Suspirou e se levantou dizendo:

– Vou te contar o plano – Com um sobressalto Ghenab se virou rindo. E Dahat continuou falando. – Você deve entrar em ação ainda esta noite.

– É isso aí! Vamos agir enfim – O jovem ladino torcia as mãos em excitação. E logo se levantou para acender a candeia enquanto Dahat escolhia um dos rolos de couro num dos cestos.

Ele abriu o rolo sobre a mesa e Ghenab se aproximou para ver a gravura. Os desenhos mostravam corredores, salões e portas. Era a planta do interior do Templo das Vozes. Dahat apontou para um ponto da gravura e disse:

– Este aqui é o corredor por onde os sacerdotes cantores passam para chegar nos quatro alpendres em forma de concha que existem no quarto pavimento. – Ghenab parou de olhar para a gravura e olhou para o amigo com olhos de admiração. Dahat riu e acrescentou: – O que foi? Eu tinha que entrar lá. Como eu faria um plano sem conhecer o lugar?

– É que você não é muito de ação... pensei que eu entraria...

– E você vai entrar. Agora preste atenção – interrompeu Dahat e apontou para a gravura. – O quinto pavimento é quase igual ao primeiro, só que por ele ficam os músicos. A diferença é que a câmara dos tesouros fica nesse quinto andar, o mais alto do templo, bem no centro do edifício. O Coração Vermelho está bem aqui, sobre uma mesa cobre...

– Como você entrou?

– Não foi difícil. Depois vou te explicar melhor – respondeu o cérebro da dupla. – Você sabe, os sacerdotes músicos usam grossas túnicas azuis que cobrem todo o corpo, incluindo a cabeça; e os sacerdotes cantores usam túnicas iguais, porém vermelhas. Eu comprei uma túnica azul e uma cítara faz uns dias. Ontem de manhã eu dei um jeito de me juntar aos músicos, vestido como eles e carregando o instrumento nas mãos...

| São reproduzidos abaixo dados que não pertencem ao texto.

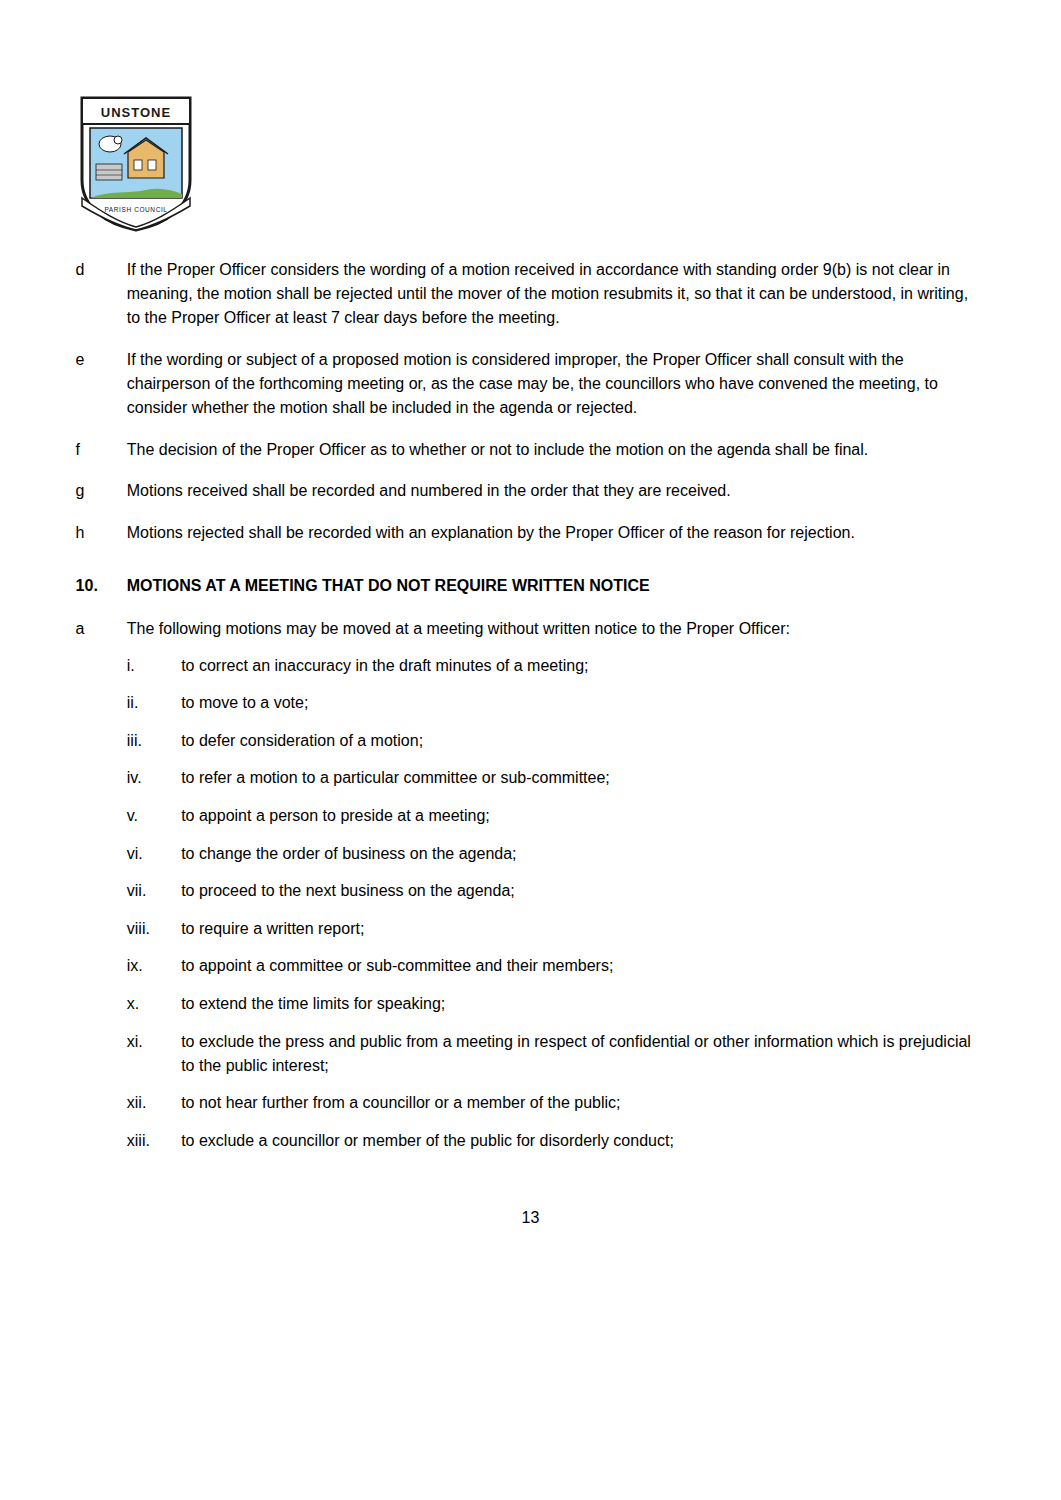UNSTONE PARISH COUNCIL
d
If the Proper Officer considers the wording of a motion received in accordance with standing order 9(b) is not clear in meaning, the motion shall be rejected until the mover of the motion resubmits it, so that it can be understood, in writing, to the Proper Officer at least 7 clear days before the meeting.
e
If the wording or subject of a proposed motion is considered improper, the Proper Officer shall consult with the chairperson of the forthcoming meeting or, as the case may be, the councillors who have convened the meeting, to consider whether the motion shall be included in the agenda or rejected.
f
The decision of the Proper Officer as to whether or not to include the motion on the agenda shall be final.
g
Motions received shall be recorded and numbered in the order that they are received.
h
Motions rejected shall be recorded with an explanation by the Proper Officer of the reason for rejection.
10. Motions at a meeting that do not require written notice
a
The following motions may be moved at a meeting without written notice to the Proper Officer:
i. to correct an inaccuracy in the draft minutes of a meeting;
ii. to move to a vote;
iii. to defer consideration of a motion;
iv. to refer a motion to a particular committee or sub-committee;
v. to appoint a person to preside at a meeting;
vi. to change the order of business on the agenda;
vii. to proceed to the next business on the agenda;
viii. to require a written report;
ix. to appoint a committee or sub-committee and their members;
x. to extend the time limits for speaking;
xi. to exclude the press and public from a meeting in respect of confidential or other information which is prejudicial to the public interest;
xii. to not hear further from a councillor or a member of the public;
xiii. to exclude a councillor or member of the public for disorderly conduct;
13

Enquanto Dahat explicava o que havia feito, Ghenab olhava para o amigo com um sorriso nos lábios.

– Enquanto o segundo canto era feito e você cortejava a filha do artesão lá no mercado – disse Dahat rindo. – Eu entrei na câmara dos tesouros, no quinto pavimento do templo, e encontrei o que procurava. Aquele lugar está repleto de guardas, mas todas as paredes são revestidas com cortinas e véus. Não foi difícil me esconder. Depois do salmo, eu saí com os músicos, me escondi no jardim para tirar a túnica e saí de lá como uma pessoa qualquer. Você vai fazer o mesmo que eu, só que com uma flauta que consegui hoje. A cítara não serve, é muito grande...

Dahat continuou explicando e, em pouco tempo, Ghenab estava pronto para começar a executar o plano. Comeram pão e queijo enquanto tratavam os detalhes e o ladino tirava suas dúvidas.

Mais algum tempo depois, o jovem ladrão colocou tudo o que precisaria em uma bolsa de couro e a dupla saiu da estalagem para o ar noturno.

Depois de caminharem juntos por algumas ruas, em direção ao centro da cidade, se separaram.

Dahat parou na frente de uma taverna e se juntou a uma roda de pessoas, que batiam palmas e dançavam enquanto um grupo no centro tocava seus instrumentos e uma bonita moçava cantava. A voz dela era forte e melodiosa, e a letra não era nada sacerdotal, narrando como os homens se encantam como se fossem meninos, diante de uma bela mulher.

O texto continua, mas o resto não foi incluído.